Não sigam o exemplo da Sumire, ok? Saiam da zona de conforto! Pela paz de espírito de vocês.

Mesmo quando Sumire, quase 3 anos mais tarde, toma coragem para amar Takeshi/Momo sem a fachada de pet, ela ainda se preserva e evita demonstrar demais. Eles ficam um tempo separados, cada um focado em sua carreira, e se reúnem alguns meses depois.

Essa parte eu li depois de ter perdido o MEU amor, então já queria dar um chacoalhão na Sumire. Não sejam bobos, se a prioridade de vocês é o relacionamento, aproveitem cada segundo. E se não for prioridade, talvez seja uma boa ideia repensar esse relacionamento.

Bom, espero não ter chateado ninguém com os “spoilers”, já que só expliquei um pouco melhor as capas e convenhamos que o rumo da história é bem óbvio. A grande questão é o desenrolar, que nos primeiros 5 livros é interessante, existem várias reflexões sobre o ser humano e a vida moderna.

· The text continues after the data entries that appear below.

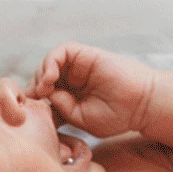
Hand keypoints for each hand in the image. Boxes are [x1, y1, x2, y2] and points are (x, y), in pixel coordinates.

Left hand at [28, 42, 157, 137]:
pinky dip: (50, 62)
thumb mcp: (82, 119)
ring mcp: (78, 66)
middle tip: (36, 99)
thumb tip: (44, 95)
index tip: (30, 112)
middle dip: (35, 87)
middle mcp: (72, 79)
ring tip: (44, 89)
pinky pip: (60, 52)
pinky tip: (51, 77)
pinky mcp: (85, 54)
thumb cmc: (118, 116)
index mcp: (71, 96)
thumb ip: (62, 108)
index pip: (44, 94)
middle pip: (43, 77)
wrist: (142, 105)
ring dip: (41, 75)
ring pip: (49, 63)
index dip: (34, 100)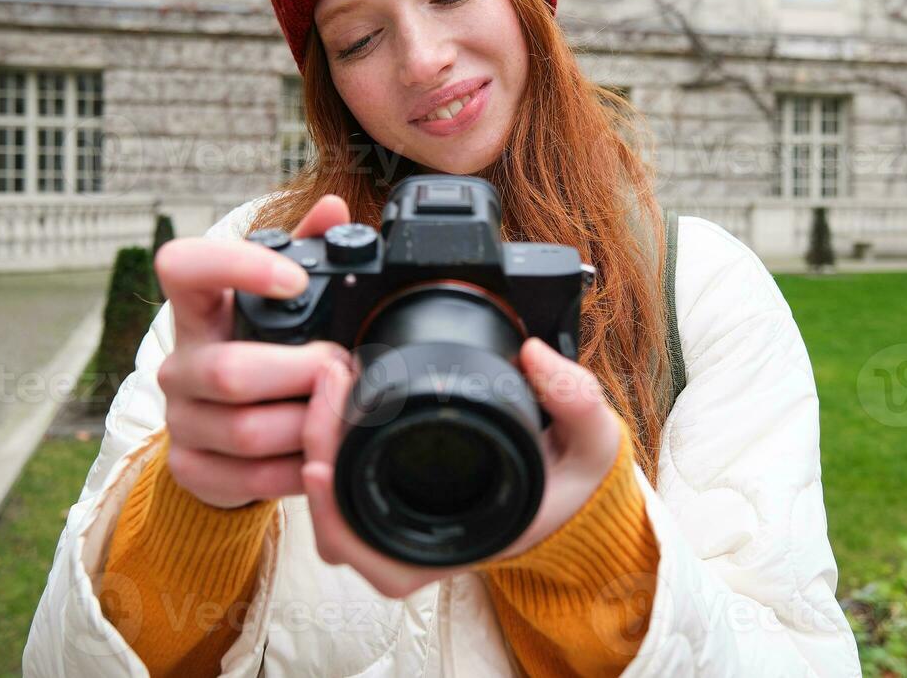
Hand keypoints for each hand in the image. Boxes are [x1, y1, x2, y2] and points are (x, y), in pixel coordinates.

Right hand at [155, 195, 355, 508]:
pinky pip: (249, 479)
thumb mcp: (283, 304)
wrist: (228, 436)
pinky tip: (320, 456)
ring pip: (246, 431)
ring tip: (341, 411)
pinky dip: (298, 470)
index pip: (181, 266)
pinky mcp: (189, 469)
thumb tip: (333, 209)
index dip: (235, 267)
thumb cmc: (263, 351)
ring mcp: (178, 418)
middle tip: (341, 367)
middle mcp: (179, 361)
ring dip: (307, 424)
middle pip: (229, 372)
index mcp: (198, 308)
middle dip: (301, 373)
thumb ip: (308, 252)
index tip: (295, 282)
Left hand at [299, 335, 623, 597]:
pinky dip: (328, 442)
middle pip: (333, 521)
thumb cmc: (575, 478)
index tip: (318, 465)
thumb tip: (534, 354)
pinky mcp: (394, 489)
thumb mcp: (592, 442)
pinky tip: (335, 393)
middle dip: (314, 451)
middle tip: (327, 382)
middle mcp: (420, 541)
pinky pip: (341, 479)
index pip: (372, 552)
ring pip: (329, 500)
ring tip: (329, 381)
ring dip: (315, 443)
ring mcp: (402, 520)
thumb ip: (574, 398)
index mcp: (456, 542)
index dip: (333, 516)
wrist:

Dali em diante, acredito que a série se tornou famosa, já que a cada volume temos fan service e pouco desenvolvimento da história principal. É legal, mas eu fiquei um pouco de saco cheio.

O mangá tem cenas quentes (muito boas), porém, não vulgares, nada impróprio para maiores de 14 anos, exceto consumo de álcool e cigarro.

Peço desculpas também caso alguém tenha se incomodado com meus problemas pessoais. Mas eu prometi contar o final da história para ele e estou usando o blog como terapia. Estou pirando aqui (minha ida à psicóloga já está agendada).

(Puta merda, a música de fundo enquanto escrevo me lembrou que não veremos The Man in the High Castle juntos. E agora? Estou triste de novo, obrigada Hush do Hellyeah)

Bom, para finalizar, esse é um bom mangá e eu recomendo a leitura. Além da adaptação coreana, existe uma adaptação japonesa em forma de série. Eu planejava assistir, mas agora não tenho ânimo para mais nada. Está disponível no Viki.

Essa história tem um final feliz para todos (mais para uns do que para outros), mas não sejam como a Sumire. Tenham a coragem e a ousadia que eu não tive, pode não haver uma segunda chance.